Mis/Understanding: Reframing Language Barriers and Miscommunication Through InteractiveDesign

An interactive installation that invites you to move and reveal layers of meaning as participants.

Najmeh Pirahmadian
Graduate student
Ohio University

Miscommunication is often studied in linguistics and psychology as a technical challenge of understanding, yet such perspectives overlook the emotional and cognitive labor carried by non-native speakers. Language barriers create hesitation, delay, and dissonance that are difficult to express through description alone. This research addresses that gap by using interactive design to reveal the invisible labor of miscommunication, reframing it from a private struggle into a shared experiential phenomenon.

The project employed an exploratory, practice-based design research methodology that combined projection mapping, creative coding, and responsive technologies to construct environments where meaning is deliberately unstable. Works include wall text where English words gradually appear over Persian letters through the viewer’s body movement, echoing the struggle of non-native speakers who must often rely on body language to make themselves understood; a dual-microphone system that distorts or delays speech; motion-activated pieces that fragment words or faces in real time; and looping animations that represent anxiety, fear of misunderstanding, and the pressure to perform fluently.

This research resonates with works such as Cildo Meireles’s Babel, which sonifies linguistic confusion; Paige (Xinling)’s Speak in Bloom, visualizing fragile digital speech; and Shuang Wu’s A Poetic Space, reinterpreting poetry beyond translation. Like these, Mis/Understanding transforms linguistic distance into shared, sensory experience.

Initial outcomes show that participants experienced stress and disorientation, suggesting the installations successfully replicate the hesitation and cognitive load of bilingual communication and make the invisible labor of miscommunication tangible.

This research contributes to communication design scholarship by reframing miscommunication as both a design problem and an opportunity: a space where interactivity and relational aesthetics generate new forms of encounter. It demonstrates how practice-based design can function as research, moving beyond representation toward experiential knowledge-making and offering transferable methods for future studies of accessibility, identity, and cross-cultural communication.

This design research is presented at Design Incubation Colloquium 12.1: Virtual Online on Friday, November 14, 2025.

Design + Computation + Performance + __________

An innovative software tool enabling users to create dynamic, immersive media environments.

James Grady
Assistant Professor
Boston University

Random Actor is an innovative software tool initiated by James Grady, Assistant Professor of Graphic Design, and Clay Hopper, Senior Lecturer of Directing at Boston University’s College of Fine Arts. This solution connects computation and human performance, enabling users, including theatrical designers, artists, and more, to create dynamic, immersive media environments without extensive coding expertise. By incorporating computational vision, projection mapping, MIDI control, and machine learning into a user-friendly interface, Random Actor democratizes interactive design, making it accessible to a wide range of industries from theater to corporate events and gaming therapy models.

Building on tools like Processing, OpenFrameworks, TouchDesigner, and Unity, which integrate projection mapping, interactive generative graphics, and computational vision, this new tool addresses the challenges of traditional scenic and visual design. These existing tools often require coding knowledge, which can limit accessibility for non-coders. Random Actor bridges this gap by providing an intuitive, user-friendly interface that enables designers and performers to leverage advanced techniques without needing to learn how to code, thus expanding creative expression and adaptability in real-time visual storytelling.

In staging a previous play within an immersive, fully projected-media environment, we found traditional rehearsal methods to be insufficient for achieving the desired aesthetic goals. The excessive time spent adjusting or writing code during rehearsal led to the development of a software application capable of changing the values of any given generative algorithm in real time, without requiring coding knowledge.

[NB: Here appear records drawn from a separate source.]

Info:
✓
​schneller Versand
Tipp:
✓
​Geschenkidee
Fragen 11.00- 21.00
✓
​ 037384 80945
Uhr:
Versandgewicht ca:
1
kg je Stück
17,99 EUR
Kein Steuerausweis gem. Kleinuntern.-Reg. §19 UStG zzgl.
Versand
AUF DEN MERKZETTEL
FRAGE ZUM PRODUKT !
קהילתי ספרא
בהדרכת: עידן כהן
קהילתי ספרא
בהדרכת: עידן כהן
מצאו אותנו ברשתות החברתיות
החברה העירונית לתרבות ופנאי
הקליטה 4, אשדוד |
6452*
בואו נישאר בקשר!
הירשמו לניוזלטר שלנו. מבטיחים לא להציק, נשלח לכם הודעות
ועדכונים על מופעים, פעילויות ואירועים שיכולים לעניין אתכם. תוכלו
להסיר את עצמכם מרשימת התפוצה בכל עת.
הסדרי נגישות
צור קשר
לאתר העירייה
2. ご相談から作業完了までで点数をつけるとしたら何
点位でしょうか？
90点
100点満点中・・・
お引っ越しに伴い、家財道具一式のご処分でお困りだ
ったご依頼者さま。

We hypothesize that this kind of generative interactive technology could have far-reaching implications for how we construe visual narrative, story structure, and design principles, and how they manifest in physical space as extensions of the human body, speech, sign, and music. Our goal is to develop a new design vocabulary that merges the interior psychology of the performer with the physical environment, expanding the boundaries of Aristotelian narrative structure while affirming their deep relevance to the human experience.

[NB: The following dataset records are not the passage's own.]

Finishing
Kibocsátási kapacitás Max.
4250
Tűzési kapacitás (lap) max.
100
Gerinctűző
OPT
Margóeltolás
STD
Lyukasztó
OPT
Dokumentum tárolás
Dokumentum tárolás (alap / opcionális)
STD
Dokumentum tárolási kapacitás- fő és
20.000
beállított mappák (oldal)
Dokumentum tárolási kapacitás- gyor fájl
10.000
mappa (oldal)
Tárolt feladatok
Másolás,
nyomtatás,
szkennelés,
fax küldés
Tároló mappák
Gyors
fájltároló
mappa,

Random Actor aims to bridge the gap between technology, creativity, and research. It expands on a continuum where technology empowers artistic expression. Based on our recent testing during a live play and multiple workshops, our findings suggest a bright future for such tools, indicating they could be further refined and integrated into broader artistic and educational practices, potentially transforming the landscape of design and performance art.

This design research is presented at Design Incubation Colloquium 11.1: Boston University on Friday, October 25, 2024.